At the end of April, more than 90 percent of the members of Ver.di, GEW and BDD (Beamtenbund) voted to strike in order to fight for the long-overdue recognition of their demanding work with children, the disabled, the socially disadvantaged and also with refugees. The aim was a fundamental shift that was to be reflected in a wage increase of at least 10 percent.

On July 8, the head of Ver.di in the state of Baden-Württemberg admitted to the Stuttgarter Zeitung that the strike had a lot of support in the population: “There is scarcely a single person in the republic who does not think our demands are justified. Society is actually with us.”

In fact, the very success of the strike was—for the union leadership—an important reason for breaking it off as soon as possible. It raised the danger that—together with other strikes of postal workers, Charité hospital employees, train drivers, employees at the Karstadt and Kaufhof shopping centres and many others—it would develop into a broad social movement against the government and austerity policies in Europe. For this reason, the decision was made to end the strike and begin arbitration.

After the unexpected initiation of arbitration, the DGB organised a nationwide demonstration on June 13. The unions used this demonstration as a platform to send a signal to the municipal employers that they were ready to sell out the strike. They invited leading politicians who had carried out cuts on the state and municipal level to speak. Federal Economic Minister Sigmar Gabriel spoke beside representatives of the Christian Democratic Union, the Social Democratic Party, the Greens and the Left Party.

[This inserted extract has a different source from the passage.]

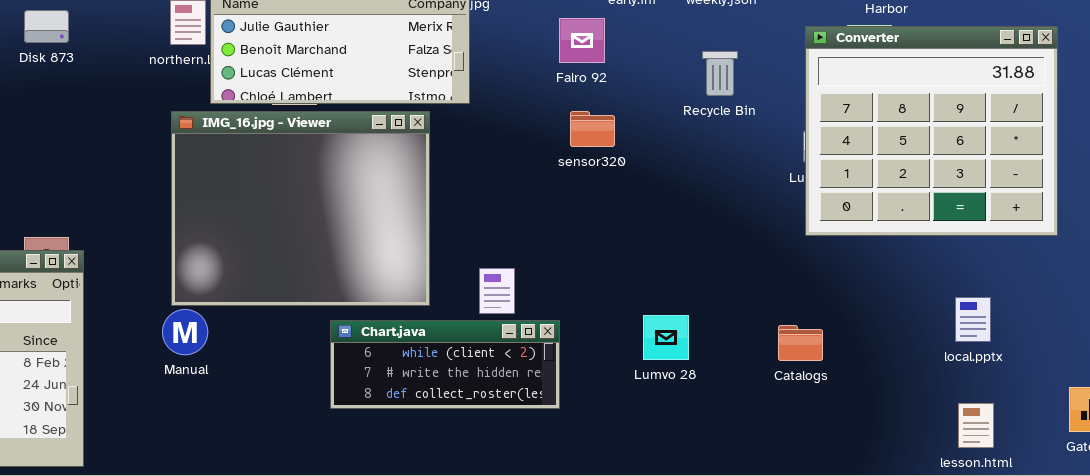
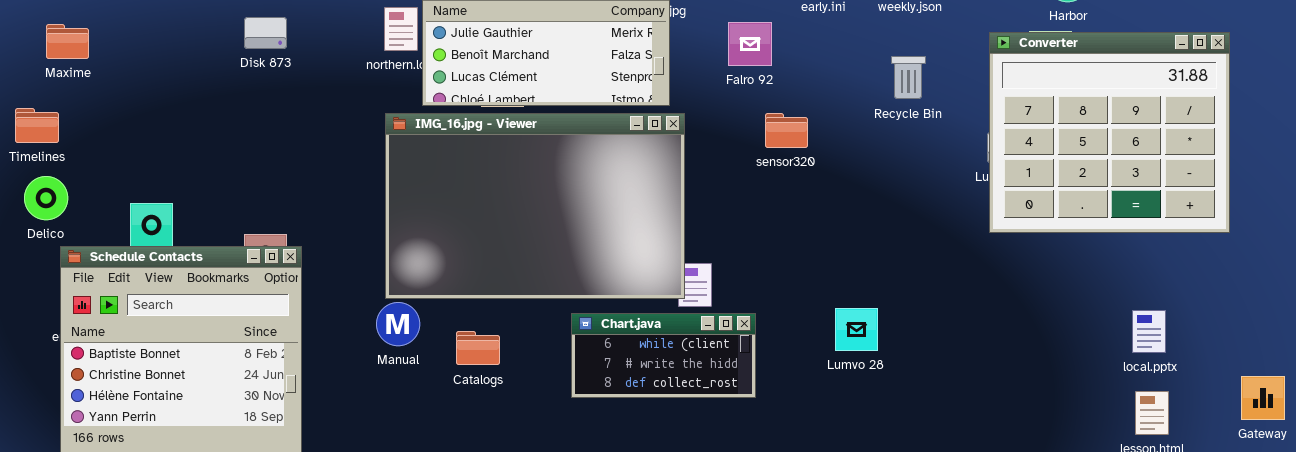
Falro 92: [559,18,605,63] -> [728,22,772,66], moved
IMG_16.jpg - Viewer: [171,111,430,306] -> [385,113,685,299], resized
local.pptx: [955,297,991,342] -> [1132,310,1166,353], moved
Chart.java: [330,320,560,409] -> [571,313,756,398], resized
Catalogs: [778,325,823,361] -> [456,331,500,365], moved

Ver.di chief negotiator Achim Meerkamp announced at the demonstration on June 13 that there were indications “that we cannot manage a complete landslide.” Actually, by this time Ver.di had long ago decided on a complete sellout. The union had planned from the very beginning to carry on the strike until summer vacation 2015 at the very longest. This was made clear by an internal PowerPoint presentation at the end of December 2014.

When a strike delegate conference rejected the agreement in Frankfurt on June 24, Ver.di head Frank Bsirske reacted by threatening that a continuation of the strike would lead to its defeat. Whoever rejects it now, he said, would lose in the end and leave behind “scorched earth” and “destroyed relations.” “We can of course reject it,” said Bsirske. “But that is just what the municipal employers are waiting for.”

Since then, the postal service strike, the strike at the Charité hospital and the train workers’ strike were all ended without having achieved their aims. In the case of the postal service, the corporate bargaining committee agreed to a result that codifies the existence of 49 cheap labour firms of Delivery GmbH belonging to the postal service, without any consultation or vote of the membership.

The end of this struggle bears an obvious similarity to the result of the referendum in Greece on July 5. The working class expresses its will with great clarity, and the union bureaucrats react by doing the exact opposite.

The reason for this is that pseudo-left parties such as Syriza and unions such as Ver.di do not represent the interests of the working class, but the interests of the upper middle class. While Alexis Tsipras carries out the attacks demanded by the European Union against the Greek population, Ver.di head Bsirske is determined to force through the five-year binding contract of the arbitrators against the wishes expressed by the workers.

Workers must draw definite conclusions from this experience. In order to carry out a successful struggle, they must break with the unions, organise independently of them, base themselves on the power of the international working class and take up the struggle for a socialist programme.